= Your goal =
Print every record exactly.

= Dataset content =
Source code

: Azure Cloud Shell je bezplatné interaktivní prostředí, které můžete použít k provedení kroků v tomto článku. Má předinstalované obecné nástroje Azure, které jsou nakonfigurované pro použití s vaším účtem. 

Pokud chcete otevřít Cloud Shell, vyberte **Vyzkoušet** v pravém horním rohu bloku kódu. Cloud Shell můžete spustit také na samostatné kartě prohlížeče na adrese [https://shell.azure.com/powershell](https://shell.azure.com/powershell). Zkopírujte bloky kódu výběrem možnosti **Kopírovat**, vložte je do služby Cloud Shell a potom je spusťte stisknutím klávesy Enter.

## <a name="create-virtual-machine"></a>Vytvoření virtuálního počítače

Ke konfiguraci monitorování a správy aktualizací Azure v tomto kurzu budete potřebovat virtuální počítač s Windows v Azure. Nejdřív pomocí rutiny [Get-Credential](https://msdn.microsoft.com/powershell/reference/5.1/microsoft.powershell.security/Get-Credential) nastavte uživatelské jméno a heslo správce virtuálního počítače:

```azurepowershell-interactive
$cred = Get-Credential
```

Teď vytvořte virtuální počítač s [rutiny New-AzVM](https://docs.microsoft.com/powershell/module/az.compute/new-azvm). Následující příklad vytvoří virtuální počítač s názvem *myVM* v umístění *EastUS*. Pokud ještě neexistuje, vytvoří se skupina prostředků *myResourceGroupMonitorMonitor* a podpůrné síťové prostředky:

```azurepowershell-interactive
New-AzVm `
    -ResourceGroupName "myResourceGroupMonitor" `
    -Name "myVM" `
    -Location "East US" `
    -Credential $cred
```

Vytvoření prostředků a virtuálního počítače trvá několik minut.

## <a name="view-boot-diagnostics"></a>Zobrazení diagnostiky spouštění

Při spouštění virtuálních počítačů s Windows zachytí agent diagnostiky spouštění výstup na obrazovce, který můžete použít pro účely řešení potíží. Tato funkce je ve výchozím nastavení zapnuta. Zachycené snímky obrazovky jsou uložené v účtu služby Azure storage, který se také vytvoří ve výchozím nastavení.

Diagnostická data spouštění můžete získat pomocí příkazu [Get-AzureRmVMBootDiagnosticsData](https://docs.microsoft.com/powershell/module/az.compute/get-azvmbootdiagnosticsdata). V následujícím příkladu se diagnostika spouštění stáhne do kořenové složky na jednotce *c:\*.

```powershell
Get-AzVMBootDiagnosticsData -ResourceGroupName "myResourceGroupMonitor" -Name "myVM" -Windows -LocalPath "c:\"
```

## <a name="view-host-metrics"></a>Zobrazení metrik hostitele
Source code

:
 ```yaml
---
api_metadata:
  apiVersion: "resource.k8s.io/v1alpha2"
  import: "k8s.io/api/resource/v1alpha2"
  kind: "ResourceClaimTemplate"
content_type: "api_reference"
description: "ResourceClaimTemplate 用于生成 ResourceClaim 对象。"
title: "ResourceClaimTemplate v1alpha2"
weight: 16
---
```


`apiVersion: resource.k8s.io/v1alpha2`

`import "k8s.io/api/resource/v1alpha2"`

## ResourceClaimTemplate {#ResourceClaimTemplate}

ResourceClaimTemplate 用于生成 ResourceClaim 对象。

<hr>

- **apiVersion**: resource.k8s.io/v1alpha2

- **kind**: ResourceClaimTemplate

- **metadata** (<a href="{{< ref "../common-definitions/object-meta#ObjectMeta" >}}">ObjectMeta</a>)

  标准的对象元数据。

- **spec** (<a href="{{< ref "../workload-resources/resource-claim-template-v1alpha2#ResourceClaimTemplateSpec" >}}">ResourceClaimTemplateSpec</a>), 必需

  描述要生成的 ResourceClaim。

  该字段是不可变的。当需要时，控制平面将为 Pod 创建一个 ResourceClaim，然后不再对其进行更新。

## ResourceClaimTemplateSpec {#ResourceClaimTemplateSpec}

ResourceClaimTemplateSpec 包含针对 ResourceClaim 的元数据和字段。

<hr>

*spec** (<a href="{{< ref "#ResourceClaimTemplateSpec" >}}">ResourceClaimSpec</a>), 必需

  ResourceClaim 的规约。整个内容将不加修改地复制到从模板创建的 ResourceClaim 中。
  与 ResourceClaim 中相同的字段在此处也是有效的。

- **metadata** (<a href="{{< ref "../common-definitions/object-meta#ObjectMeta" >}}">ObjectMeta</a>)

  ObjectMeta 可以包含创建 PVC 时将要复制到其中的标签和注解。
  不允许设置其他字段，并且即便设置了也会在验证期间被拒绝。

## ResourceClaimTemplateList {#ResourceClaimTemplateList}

= Solved problem =
Source code

: Azure Cloud Shell je bezplatné interaktivní prostředí, které můžete použít k provedení kroků v tomto článku. Má předinstalované obecné nástroje Azure, které jsou nakonfigurované pro použití s vaším účtem. 

Pokud chcete otevřít Cloud Shell, vyberte **Vyzkoušet** v pravém horním rohu bloku kódu. Cloud Shell můžete spustit také na samostatné kartě prohlížeče na adrese [https://shell.azure.com/powershell](https://shell.azure.com/powershell). Zkopírujte bloky kódu výběrem možnosti **Kopírovat**, vložte je do služby Cloud Shell a potom je spusťte stisknutím klávesy Enter.

## <a name="create-virtual-machine"></a>Vytvoření virtuálního počítače

Ke konfiguraci monitorování a správy aktualizací Azure v tomto kurzu budete potřebovat virtuální počítač s Windows v Azure. Nejdřív pomocí rutiny [Get-Credential](https://msdn.microsoft.com/powershell/reference/5.1/microsoft.powershell.security/Get-Credential) nastavte uživatelské jméno a heslo správce virtuálního počítače:

```azurepowershell-interactive
$cred = Get-Credential
```

Teď vytvořte virtuální počítač s [rutiny New-AzVM](https://docs.microsoft.com/powershell/module/az.compute/new-azvm). Následující příklad vytvoří virtuální počítač s názvem *myVM* v umístění *EastUS*. Pokud ještě neexistuje, vytvoří se skupina prostředků *myResourceGroupMonitorMonitor* a podpůrné síťové prostředky:

```azurepowershell-interactive
New-AzVm `
    -ResourceGroupName "myResourceGroupMonitor" `
    -Name "myVM" `
    -Location "East US" `
    -Credential $cred
```

Vytvoření prostředků a virtuálního počítače trvá několik minut.

## <a name="view-boot-diagnostics"></a>Zobrazení diagnostiky spouštění

Při spouštění virtuálních počítačů s Windows zachytí agent diagnostiky spouštění výstup na obrazovce, který můžete použít pro účely řešení potíží. Tato funkce je ve výchozím nastavení zapnuta. Zachycené snímky obrazovky jsou uložené v účtu služby Azure storage, který se také vytvoří ve výchozím nastavení.

Diagnostická data spouštění můžete získat pomocí příkazu [Get-AzureRmVMBootDiagnosticsData](https://docs.microsoft.com/powershell/module/az.compute/get-azvmbootdiagnosticsdata). V následujícím příkladu se diagnostika spouštění stáhne do kořenové složky na jednotce *c:\*.

```powershell
Get-AzVMBootDiagnosticsData -ResourceGroupName "myResourceGroupMonitor" -Name "myVM" -Windows -LocalPath "c:\"
```

## <a name="view-host-metrics"></a>Zobrazení metrik hostitele
Source code

:
 ```yaml
---
api_metadata:
  apiVersion: "resource.k8s.io/v1alpha2"
  import: "k8s.io/api/resource/v1alpha2"
  kind: "ResourceClaimTemplate"
content_type: "api_reference"
description: "ResourceClaimTemplate 用于生成 ResourceClaim 对象。"
title: "ResourceClaimTemplate v1alpha2"
weight: 16
---
```


`apiVersion: resource.k8s.io/v1alpha2`

`import "k8s.io/api/resource/v1alpha2"`

## ResourceClaimTemplate {#ResourceClaimTemplate}

ResourceClaimTemplate 用于生成 ResourceClaim 对象。

<hr>

- **apiVersion**: resource.k8s.io/v1alpha2

- **kind**: ResourceClaimTemplate

- **metadata** (<a href="{{< ref "../common-definitions/object-meta#ObjectMeta" >}}">ObjectMeta</a>)

  标准的对象元数据。

- **spec** (<a href="{{< ref "../workload-resources/resource-claim-template-v1alpha2#ResourceClaimTemplateSpec" >}}">ResourceClaimTemplateSpec</a>), 必需

  描述要生成的 ResourceClaim。

  该字段是不可变的。当需要时，控制平面将为 Pod 创建一个 ResourceClaim，然后不再对其进行更新。

## ResourceClaimTemplateSpec {#ResourceClaimTemplateSpec}

ResourceClaimTemplateSpec 包含针对 ResourceClaim 的元数据和字段。

<hr>

*spec** (<a href="{{< ref "#ResourceClaimTemplateSpec" >}}">ResourceClaimSpec</a>), 必需

  ResourceClaim 的规约。整个内容将不加修改地复制到从模板创建的 ResourceClaim 中。
  与 ResourceClaim 中相同的字段在此处也是有效的。

- **metadata** (<a href="{{< ref "../common-definitions/object-meta#ObjectMeta" >}}">ObjectMeta</a>)

  ObjectMeta 可以包含创建 PVC 时将要复制到其中的标签和注解。
  不允许设置其他字段，并且即便设置了也会在验证期间被拒绝。

## ResourceClaimTemplateList {#ResourceClaimTemplateList}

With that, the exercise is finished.